| Your task |
Below are the records; work out how many lines among them contain "assures", and write nothing besides that number.

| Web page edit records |
________________

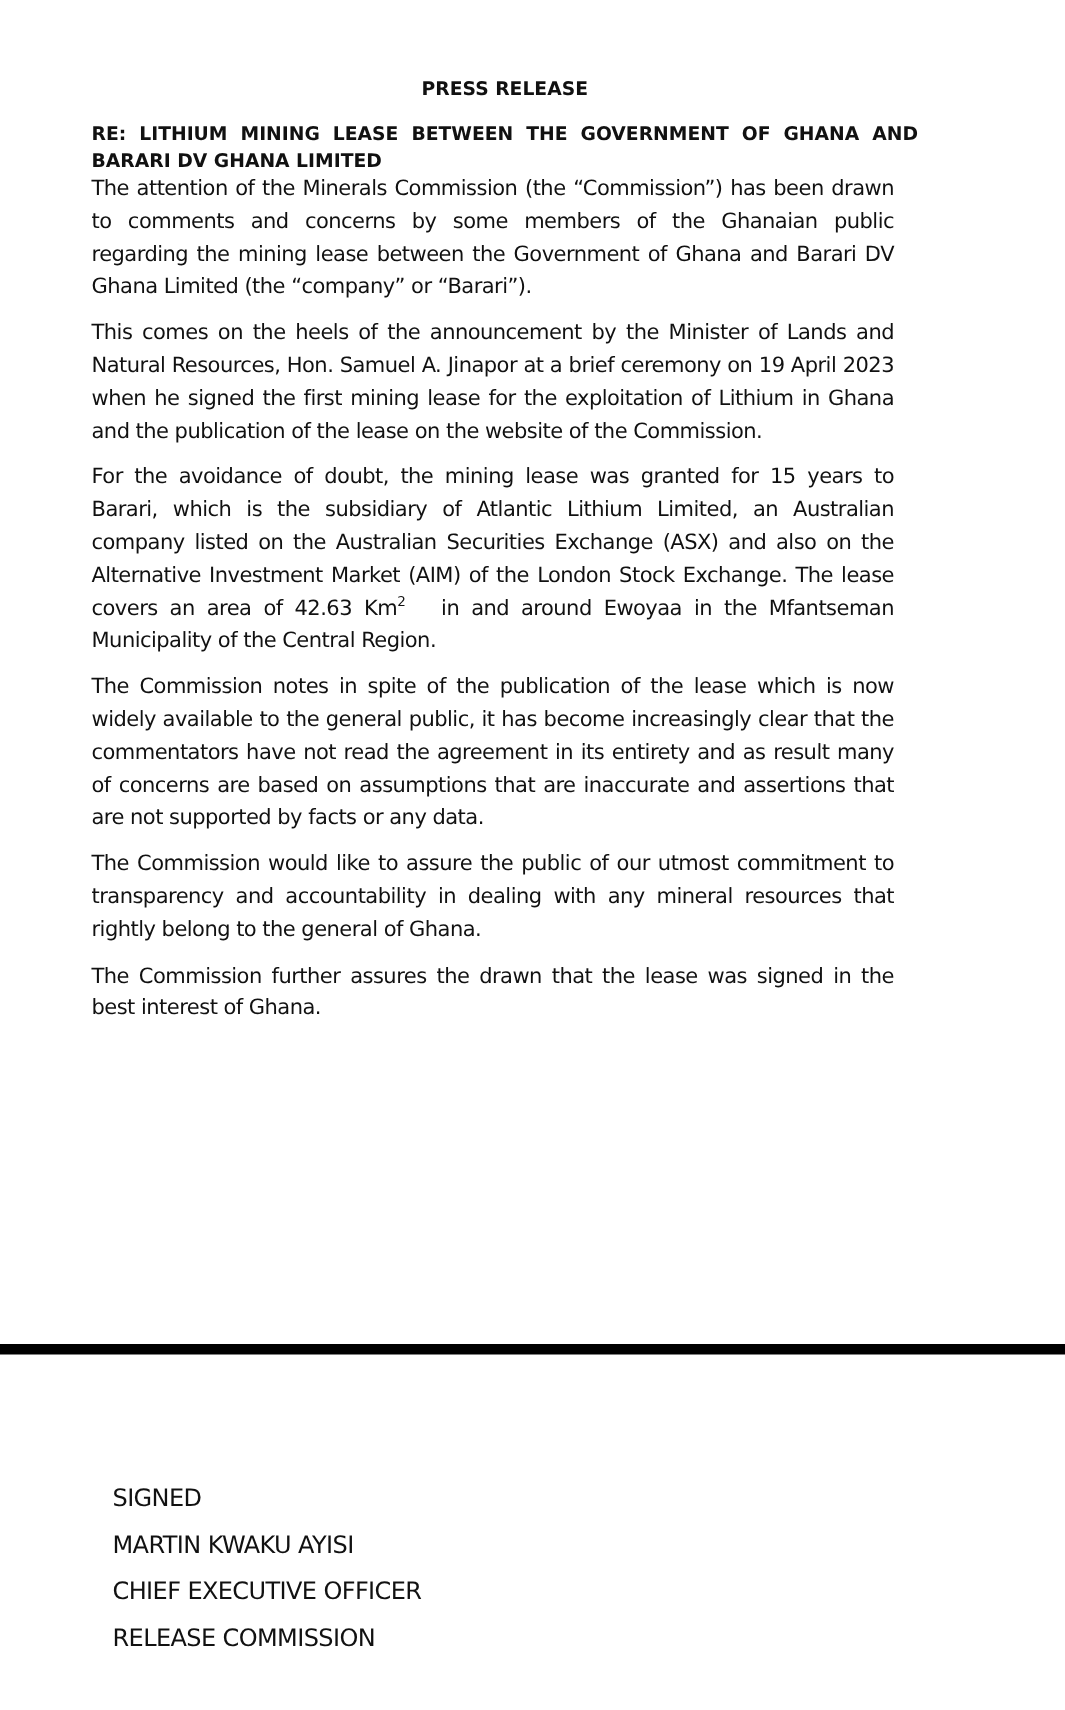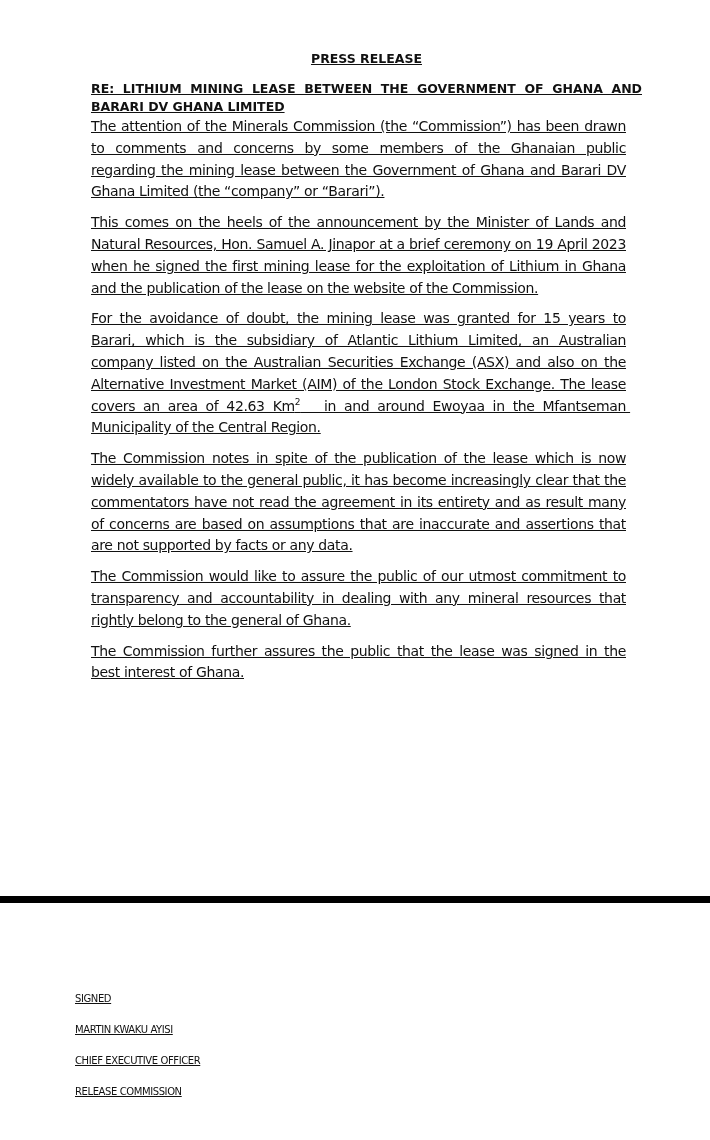--- a/index.html
+++ b/index.html
@@ -17,10 +17,9 @@
     }
     .page {
       position: absolute;
-      left: 91px;
+      left: 61px;
       top: 50px;
       width: 551px;
-      text-decoration: underline;
     }
     .title {
       text-align: center;

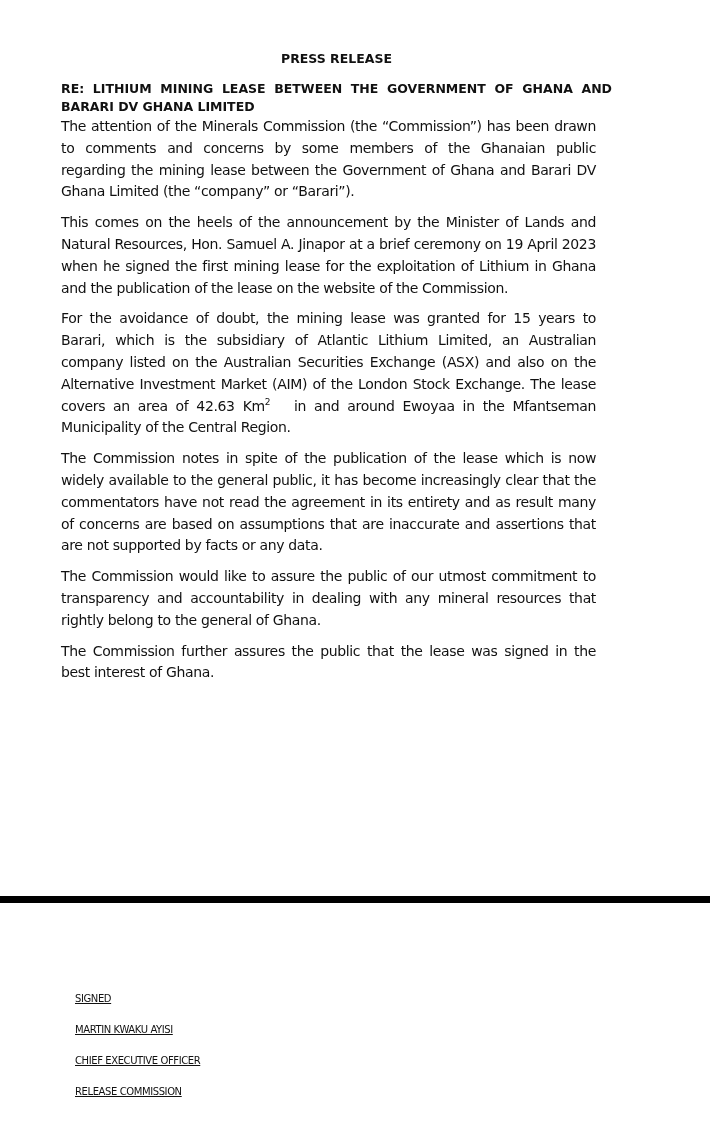--- a/index.html
+++ b/index.html
@@ -82,7 +82,7 @@
   <p class="para"><span>For the avoidance of doubt, the mining lease was granted for 15 years to Barari, which is the subsidiary of Atlantic Lithium Limited, an Australian company listed on the Australian Securities Exchange (ASX) and also on the Alternative Investment Market (AIM) of the London Stock Exchange. The lease covers an area of 42.63 Km</span><sup>2</sup><span style="white-space: pre-wrap;">   in and around Ewoyaa in the Mfantseman Municipality of the Central Region.</span></p>
   <p class="para">The Commission notes in spite of the publication of the lease which is now widely available to the general public, it has become increasingly clear that the commentators have not read the agreement in its entirety and as result many of concerns are based on assumptions that are inaccurate and assertions that are not supported by facts or any data.</p>
   <p class="para">The Commission would like to assure the public of our utmost commitment to transparency and accountability in dealing with any mineral resources that rightly belong to the general of Ghana.</p>
-  <p class="para">The Commission further assures the public that the lease was signed in the best interest of Ghana.</p>
+  <p class="para">The Commission further assures the drawn that the lease was signed in the best interest of Ghana.</p>
 </div>
 
 <div class="rule"></div>

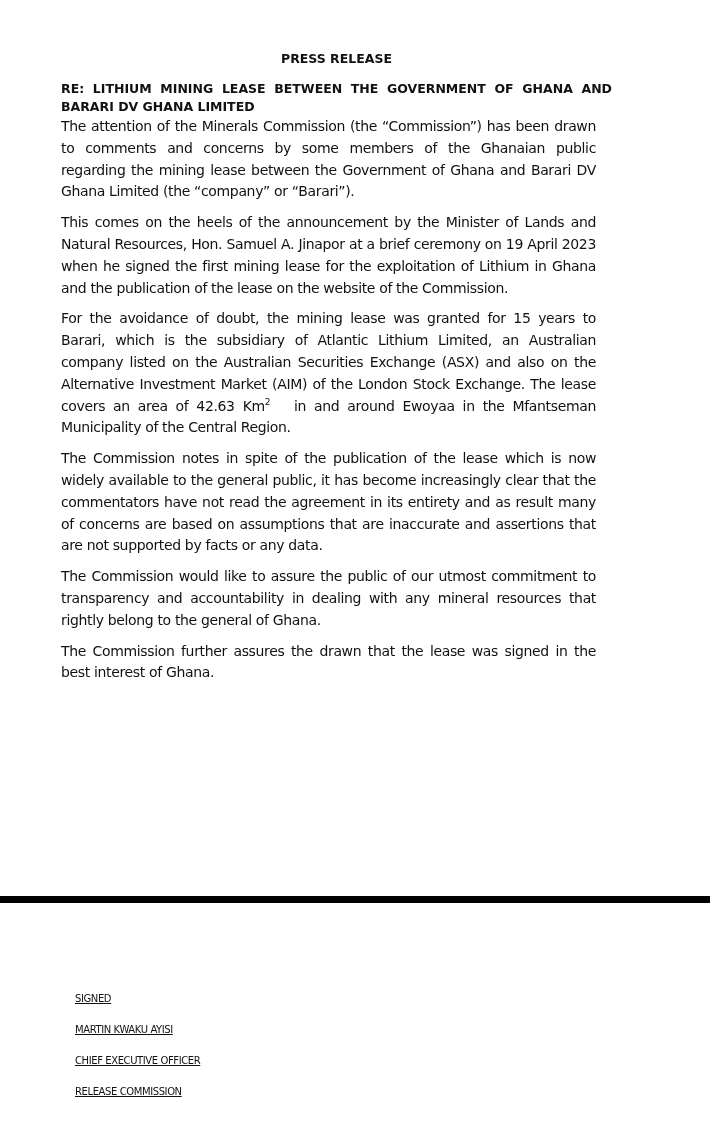--- a/index.html
+++ b/index.html
@@ -61,9 +61,8 @@
       position: absolute;
       left: 75px;
       top: 989px;
-      font-size: 10px;
+      font-size: 16px;
       letter-spacing: -0.4px;
-      text-decoration: underline;
     }
     .signature div {
       height: 31px;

________________

| Response to this task |
2